Kouchner relativierte Aussagen
Der französische Außenminister Bernard Kouchner hat seine umstrittene Äußerung über die Möglichkeit eines Kriegs gegen den Iran relativiert. "Ich will nicht, dass man sagt, ich sei ein Kriegstreiber", sagte Kouchner der Zeitung "Le Monde". "Meine Botschaft war eine ernsthafte und entschlossene Friedensbotschaft", sagte er der Zeitung auf einem Flug nach Moskau. Kouchner hatte am Wochenende in einem Fernsehinterview gesagt, man müsse sich mit Blick auf den Iran "auf das Schlimmste vorbereiten". Auf die Nachfrage, was denn das Schlimmste sei, sagte er ungewöhnlich deutlich: "Das ist der Krieg." Laut dem französischen Außenminister gibt es derzeit weltweit "keine größere Krise" als den Streit um das iranische Atomprogramm. Die internationale Gemeinschaft werde es nicht zulassen, dass der Iran sich Atomwaffen zulege, sagte Kouchner, denn dies wäre "eine echte Gefahr für die ganze Welt". Die Äußerung hatte sowohl in Teheran als auch international Kritik hervorgerufen.
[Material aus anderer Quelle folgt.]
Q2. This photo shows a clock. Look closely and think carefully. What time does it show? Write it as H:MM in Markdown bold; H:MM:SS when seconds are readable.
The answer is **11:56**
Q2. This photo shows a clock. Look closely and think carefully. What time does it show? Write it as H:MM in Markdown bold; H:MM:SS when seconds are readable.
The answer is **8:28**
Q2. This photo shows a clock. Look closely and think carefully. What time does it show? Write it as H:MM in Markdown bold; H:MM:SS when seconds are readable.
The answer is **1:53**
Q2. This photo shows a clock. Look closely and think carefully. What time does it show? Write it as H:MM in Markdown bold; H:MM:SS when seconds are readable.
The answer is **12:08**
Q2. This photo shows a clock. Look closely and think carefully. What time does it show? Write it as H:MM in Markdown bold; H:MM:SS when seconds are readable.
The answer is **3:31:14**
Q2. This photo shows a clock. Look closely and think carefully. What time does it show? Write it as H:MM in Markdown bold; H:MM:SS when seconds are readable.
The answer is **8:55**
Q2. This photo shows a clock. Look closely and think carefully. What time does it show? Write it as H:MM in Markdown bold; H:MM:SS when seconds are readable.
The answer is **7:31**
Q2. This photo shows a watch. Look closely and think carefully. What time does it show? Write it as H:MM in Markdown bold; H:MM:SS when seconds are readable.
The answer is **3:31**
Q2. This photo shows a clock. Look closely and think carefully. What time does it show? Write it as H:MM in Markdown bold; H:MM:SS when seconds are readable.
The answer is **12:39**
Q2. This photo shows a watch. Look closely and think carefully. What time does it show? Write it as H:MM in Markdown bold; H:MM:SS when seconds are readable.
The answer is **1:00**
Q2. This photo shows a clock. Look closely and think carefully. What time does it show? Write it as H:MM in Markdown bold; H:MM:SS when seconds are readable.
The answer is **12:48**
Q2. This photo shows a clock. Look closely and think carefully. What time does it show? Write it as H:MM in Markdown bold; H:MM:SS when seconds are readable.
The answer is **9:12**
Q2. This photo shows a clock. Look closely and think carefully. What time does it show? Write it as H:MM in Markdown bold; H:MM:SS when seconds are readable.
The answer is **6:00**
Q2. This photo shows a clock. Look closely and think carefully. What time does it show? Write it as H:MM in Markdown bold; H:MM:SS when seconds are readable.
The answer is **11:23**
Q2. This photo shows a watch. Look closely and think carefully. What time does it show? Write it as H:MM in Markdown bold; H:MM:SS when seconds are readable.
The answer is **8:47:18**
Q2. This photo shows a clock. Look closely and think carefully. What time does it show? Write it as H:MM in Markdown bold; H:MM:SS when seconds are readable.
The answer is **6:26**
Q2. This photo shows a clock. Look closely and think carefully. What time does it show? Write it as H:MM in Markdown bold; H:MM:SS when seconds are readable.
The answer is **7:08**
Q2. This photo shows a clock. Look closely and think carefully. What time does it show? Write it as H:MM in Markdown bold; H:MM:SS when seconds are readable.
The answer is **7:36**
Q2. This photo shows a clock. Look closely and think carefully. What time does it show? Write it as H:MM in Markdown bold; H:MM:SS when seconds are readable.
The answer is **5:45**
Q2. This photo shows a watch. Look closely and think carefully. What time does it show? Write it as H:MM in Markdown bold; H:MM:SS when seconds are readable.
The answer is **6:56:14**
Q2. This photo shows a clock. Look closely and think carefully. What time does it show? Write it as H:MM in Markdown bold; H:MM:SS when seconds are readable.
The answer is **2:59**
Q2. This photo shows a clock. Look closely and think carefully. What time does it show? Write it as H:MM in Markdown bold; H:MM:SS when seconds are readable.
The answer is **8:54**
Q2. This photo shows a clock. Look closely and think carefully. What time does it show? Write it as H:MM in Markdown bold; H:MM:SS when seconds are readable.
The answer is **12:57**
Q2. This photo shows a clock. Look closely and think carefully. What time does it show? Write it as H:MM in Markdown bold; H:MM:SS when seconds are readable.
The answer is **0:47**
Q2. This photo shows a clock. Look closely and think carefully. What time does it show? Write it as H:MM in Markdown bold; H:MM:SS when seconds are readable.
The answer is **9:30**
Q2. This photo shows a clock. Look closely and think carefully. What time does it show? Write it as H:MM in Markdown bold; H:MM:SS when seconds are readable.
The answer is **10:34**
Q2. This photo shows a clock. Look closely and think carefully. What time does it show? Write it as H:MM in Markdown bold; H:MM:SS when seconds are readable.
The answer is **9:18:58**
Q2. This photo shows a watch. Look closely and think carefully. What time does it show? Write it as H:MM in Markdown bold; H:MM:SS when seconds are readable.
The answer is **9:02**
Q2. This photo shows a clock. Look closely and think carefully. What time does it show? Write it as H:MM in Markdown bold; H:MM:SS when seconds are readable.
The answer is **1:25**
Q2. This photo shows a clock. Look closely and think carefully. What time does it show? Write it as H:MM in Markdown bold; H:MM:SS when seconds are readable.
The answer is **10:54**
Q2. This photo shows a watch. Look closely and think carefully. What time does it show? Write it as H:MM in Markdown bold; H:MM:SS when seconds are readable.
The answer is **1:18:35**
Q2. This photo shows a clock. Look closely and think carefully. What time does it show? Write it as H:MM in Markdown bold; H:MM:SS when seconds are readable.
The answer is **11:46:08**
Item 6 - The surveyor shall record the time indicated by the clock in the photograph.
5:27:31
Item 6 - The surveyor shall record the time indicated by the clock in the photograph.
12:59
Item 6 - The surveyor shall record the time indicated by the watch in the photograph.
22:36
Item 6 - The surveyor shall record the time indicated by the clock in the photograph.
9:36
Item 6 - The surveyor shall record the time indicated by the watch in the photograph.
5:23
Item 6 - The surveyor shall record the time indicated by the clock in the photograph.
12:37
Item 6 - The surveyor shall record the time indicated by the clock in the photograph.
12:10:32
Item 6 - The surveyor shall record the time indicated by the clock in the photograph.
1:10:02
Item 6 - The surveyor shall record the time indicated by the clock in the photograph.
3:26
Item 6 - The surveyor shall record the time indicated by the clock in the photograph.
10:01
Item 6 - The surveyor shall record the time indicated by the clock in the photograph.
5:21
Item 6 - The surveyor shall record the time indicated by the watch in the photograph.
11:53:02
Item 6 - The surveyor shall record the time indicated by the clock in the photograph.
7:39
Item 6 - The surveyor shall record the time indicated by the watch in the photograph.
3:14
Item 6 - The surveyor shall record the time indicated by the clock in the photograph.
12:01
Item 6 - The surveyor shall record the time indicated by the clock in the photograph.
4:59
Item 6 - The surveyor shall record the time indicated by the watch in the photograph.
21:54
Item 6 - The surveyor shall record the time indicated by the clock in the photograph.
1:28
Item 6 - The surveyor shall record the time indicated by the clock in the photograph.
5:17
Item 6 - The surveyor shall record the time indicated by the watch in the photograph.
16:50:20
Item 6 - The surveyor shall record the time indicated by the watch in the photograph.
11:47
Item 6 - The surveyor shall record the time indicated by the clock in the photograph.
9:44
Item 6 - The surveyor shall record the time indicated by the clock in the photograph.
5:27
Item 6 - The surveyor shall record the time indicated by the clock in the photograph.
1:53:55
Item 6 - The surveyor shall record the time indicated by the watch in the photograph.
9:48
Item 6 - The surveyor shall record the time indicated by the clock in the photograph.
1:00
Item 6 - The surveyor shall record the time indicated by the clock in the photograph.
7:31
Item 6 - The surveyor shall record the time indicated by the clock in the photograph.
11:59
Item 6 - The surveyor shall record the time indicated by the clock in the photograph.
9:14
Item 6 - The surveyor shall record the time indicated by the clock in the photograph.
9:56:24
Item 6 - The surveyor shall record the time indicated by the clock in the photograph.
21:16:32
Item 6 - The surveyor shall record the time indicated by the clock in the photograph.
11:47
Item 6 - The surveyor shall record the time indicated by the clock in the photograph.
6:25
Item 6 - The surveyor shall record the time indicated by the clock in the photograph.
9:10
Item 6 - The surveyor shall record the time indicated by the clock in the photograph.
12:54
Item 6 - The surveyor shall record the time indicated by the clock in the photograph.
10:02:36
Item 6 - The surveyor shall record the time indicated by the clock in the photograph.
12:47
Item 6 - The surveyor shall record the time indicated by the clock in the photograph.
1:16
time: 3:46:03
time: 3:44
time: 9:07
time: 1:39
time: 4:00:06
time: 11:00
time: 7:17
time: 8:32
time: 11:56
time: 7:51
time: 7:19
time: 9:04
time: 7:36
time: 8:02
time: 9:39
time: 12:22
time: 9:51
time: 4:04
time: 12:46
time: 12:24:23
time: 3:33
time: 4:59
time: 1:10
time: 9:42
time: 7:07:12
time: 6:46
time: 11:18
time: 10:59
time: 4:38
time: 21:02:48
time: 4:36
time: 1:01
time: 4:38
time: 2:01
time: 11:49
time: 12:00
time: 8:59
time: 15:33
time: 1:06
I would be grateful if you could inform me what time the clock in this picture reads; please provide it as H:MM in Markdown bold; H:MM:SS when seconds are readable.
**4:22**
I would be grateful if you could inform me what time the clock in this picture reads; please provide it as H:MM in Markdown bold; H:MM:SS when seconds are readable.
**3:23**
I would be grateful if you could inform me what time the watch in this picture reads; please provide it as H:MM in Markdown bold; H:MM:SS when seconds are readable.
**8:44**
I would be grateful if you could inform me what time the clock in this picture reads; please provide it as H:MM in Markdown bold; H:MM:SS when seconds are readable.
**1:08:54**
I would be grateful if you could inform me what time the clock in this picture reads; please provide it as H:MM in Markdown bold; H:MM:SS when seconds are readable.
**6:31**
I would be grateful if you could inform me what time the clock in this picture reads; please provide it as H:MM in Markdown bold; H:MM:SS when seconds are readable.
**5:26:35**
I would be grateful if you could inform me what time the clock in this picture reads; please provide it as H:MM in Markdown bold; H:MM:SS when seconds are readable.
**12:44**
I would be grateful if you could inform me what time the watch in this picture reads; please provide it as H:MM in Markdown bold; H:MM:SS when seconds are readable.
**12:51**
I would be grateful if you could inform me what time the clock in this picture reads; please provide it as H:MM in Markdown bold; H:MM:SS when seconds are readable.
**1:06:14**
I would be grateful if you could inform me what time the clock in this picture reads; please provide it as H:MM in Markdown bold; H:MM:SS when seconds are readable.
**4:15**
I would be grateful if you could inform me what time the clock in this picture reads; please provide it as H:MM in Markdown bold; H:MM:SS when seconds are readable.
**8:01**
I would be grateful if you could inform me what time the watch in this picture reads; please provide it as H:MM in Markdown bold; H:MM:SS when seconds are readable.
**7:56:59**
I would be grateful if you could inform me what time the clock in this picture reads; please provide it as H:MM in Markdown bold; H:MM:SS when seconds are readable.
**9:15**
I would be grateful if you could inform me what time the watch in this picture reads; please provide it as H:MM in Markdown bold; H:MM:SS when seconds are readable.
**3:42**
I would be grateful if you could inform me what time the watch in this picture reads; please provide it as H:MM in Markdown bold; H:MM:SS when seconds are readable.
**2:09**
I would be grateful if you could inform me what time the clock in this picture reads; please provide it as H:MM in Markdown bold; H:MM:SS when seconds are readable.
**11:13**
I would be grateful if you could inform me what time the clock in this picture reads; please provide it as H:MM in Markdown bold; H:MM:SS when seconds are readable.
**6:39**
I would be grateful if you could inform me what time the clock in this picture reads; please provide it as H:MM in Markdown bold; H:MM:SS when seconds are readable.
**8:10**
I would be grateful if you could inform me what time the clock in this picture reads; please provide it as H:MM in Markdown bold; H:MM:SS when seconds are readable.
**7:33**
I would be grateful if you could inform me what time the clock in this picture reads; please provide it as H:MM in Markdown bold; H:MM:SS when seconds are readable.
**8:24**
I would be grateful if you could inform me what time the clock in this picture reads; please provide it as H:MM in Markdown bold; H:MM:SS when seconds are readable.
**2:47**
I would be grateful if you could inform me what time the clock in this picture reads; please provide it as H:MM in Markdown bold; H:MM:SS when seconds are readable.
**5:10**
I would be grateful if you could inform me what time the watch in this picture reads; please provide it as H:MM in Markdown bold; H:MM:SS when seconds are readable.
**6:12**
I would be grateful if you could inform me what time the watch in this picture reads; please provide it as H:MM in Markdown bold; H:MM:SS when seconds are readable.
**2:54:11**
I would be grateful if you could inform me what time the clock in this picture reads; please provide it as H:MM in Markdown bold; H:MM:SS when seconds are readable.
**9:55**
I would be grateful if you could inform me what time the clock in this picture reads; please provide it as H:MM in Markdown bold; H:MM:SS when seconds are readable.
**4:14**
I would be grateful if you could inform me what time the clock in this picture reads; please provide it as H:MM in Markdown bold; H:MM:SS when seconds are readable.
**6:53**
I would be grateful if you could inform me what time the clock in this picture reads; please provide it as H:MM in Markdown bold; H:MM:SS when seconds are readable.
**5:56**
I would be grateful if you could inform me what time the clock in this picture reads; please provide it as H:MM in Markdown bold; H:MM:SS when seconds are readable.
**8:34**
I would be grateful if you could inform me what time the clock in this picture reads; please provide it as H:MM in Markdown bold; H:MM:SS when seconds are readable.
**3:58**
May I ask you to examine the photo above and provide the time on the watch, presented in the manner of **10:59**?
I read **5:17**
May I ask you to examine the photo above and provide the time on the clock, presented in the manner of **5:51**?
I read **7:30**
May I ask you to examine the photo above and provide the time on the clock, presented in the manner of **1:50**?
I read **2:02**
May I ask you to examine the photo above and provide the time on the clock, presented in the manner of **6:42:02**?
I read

Auch Sarkozy wart vor "katastrophaler Alternative"
Der französische Präsident Nicolas Sarkozy hatte Ende August in einer Grundsatzrede zur Außenpolitik vor einer "katastrophalen Alternative" gewarnt: "Entweder die iranische Bombe oder die Bombardierung des Irans." Nach Ansicht der französischen Opposition tragen die Äußerungen von Sarkozy und Kouchner dazu bei, dass Frankreich seine Position als neutraler Vermittler aufs Spiel setzt.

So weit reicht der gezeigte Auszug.